As a dental hygienist, you are responsible for cleaning teeth and inspecting the oral areas of patients. It is also your job to work with them to promote positive oral health by demonstrating proper brushing and flossing techniques. There is a long list of equipment that you will need to become adept at using, such as various cleaning and polishing tools and x-ray machines. You will perform diagnostic tests and prepare charts for the dentist to analyze, and you may work closely with the dentist and aid them during delicate procedures.
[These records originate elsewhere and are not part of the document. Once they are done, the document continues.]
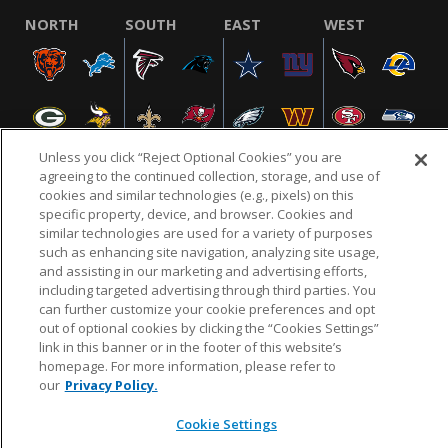
NORTH
SOUTH
EAST
WEST
Unless you click “Reject Optional Cookies” you are
agreeing to the continued collection, storage, and use of
cookies and similar technologies (e.g., pixels) on this
specific property, device, and browser. Cookies and
NFL.COM
FAQ
PRIVACY POLICY
TERMS & CONDITIONS
similar technologies are used for a variety of purposes
such as enhancing site navigation, analyzing site usage,
CUSTOMER SERVICE
YOUR PRIVACY CHOICES
COOKIE SETTINGS
and assisting in our marketing and advertising efforts,
AD CHOICES
including targeted advertising through third parties. You
can further customize your cookie preferences and opt
out of optional cookies by clicking the “Cookies Settings”
link in this banner or in the footer of this website’s
© 2026 NFL Enterprises LLC. NFL and the NFL shield
homepage. For more information, please refer to
design are registered trademarks of the National
our
Privacy Policy.
Football League.
Cookie Settings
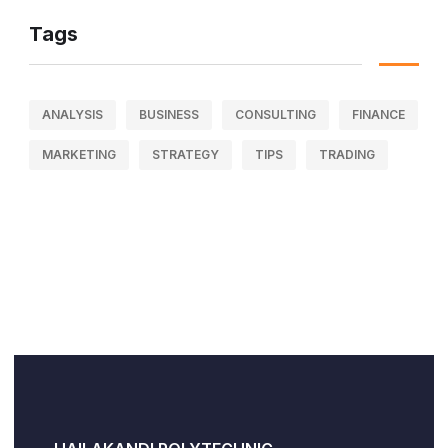
Tags
ANALYSIS
BUSINESS
CONSULTING
FINANCE
MARKETING
STRATEGY
TIPS
TRADING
Important Facts About Dental Hygienists

Job Outlook (2012-2022) 33% growth
On-the-Job Training Not provided
Key Skills Physical stamina, attention to detail, social awareness, coordination, steady hands
Similar Occupations Dental assistants, medical assistants, registered nurses, radiation therapists, physicians assistants, occupational therapy assistants and aides

Source: U.S. Bureau of Labor Statistics

Salary Overview

According to figures reported by the U.S. Bureau of Labor Statistics (BLS) in May 2014, you could earn an average yearly salary of $71,970 working as a dental hygienist (www.bls.gov). The lowest paid 10 percent of workers received a median salary of $49,190 or less, and the top paid 10 percent earned $97,390 or more annually. There were 196,520 people employed as dental hygienists as of May 2014.

Salary by Industry

According to May 2014 figures from the BLS, the highest level of employment was in the offices of dentists with earnings of $72,300 per year on average. The earnings for those working in the offices of physicians earned an average annual wage of $67,440 at that time. Those working in business, professional, labor, political, and similar organizations were paid the highest mean annual wage of $74,910 annually.

Salary by Location

Your location can also play an important role in your salary. The BLS reported that if you work in the highest paying states, which included the District of Columbia, California, Washington, Nevada and Arizona in May 2014, you can make between $82,050 and $95,570 annually. These average wages were much more per year than the national average. Conversely, dental hygienists may earn less than the national average in some states, which included Michigan and Kentucky; coincidentally, Michigan is one of the states with the highest employment of dental hygienists per capita.

Salary by Experience

PayScale.com reported the earnings for dental hygienists by experience in September 2015. The following shows the reported median salary ranges for each experience level:

  • 0-5 years: $39,994-$82,020
  • 5-10 years: $49,677-$88,045
  • 10-20 years: $50,820-$90,230
  • More than 20 years: $53,497-$92,935

Education Requirements

An associate's degree is typically the highest form of education required for this job. Bachelor's degrees, master's degree and certificate programs also exist, though. These degree programs provide you with training in human anatomy, chemistry, pharmacology, radiography and periodontology (the study of gum disease). You also need to obtain state licensure, which involves passing a written test administered by the American Dental Association and a clinical examination administered by a state testing agency.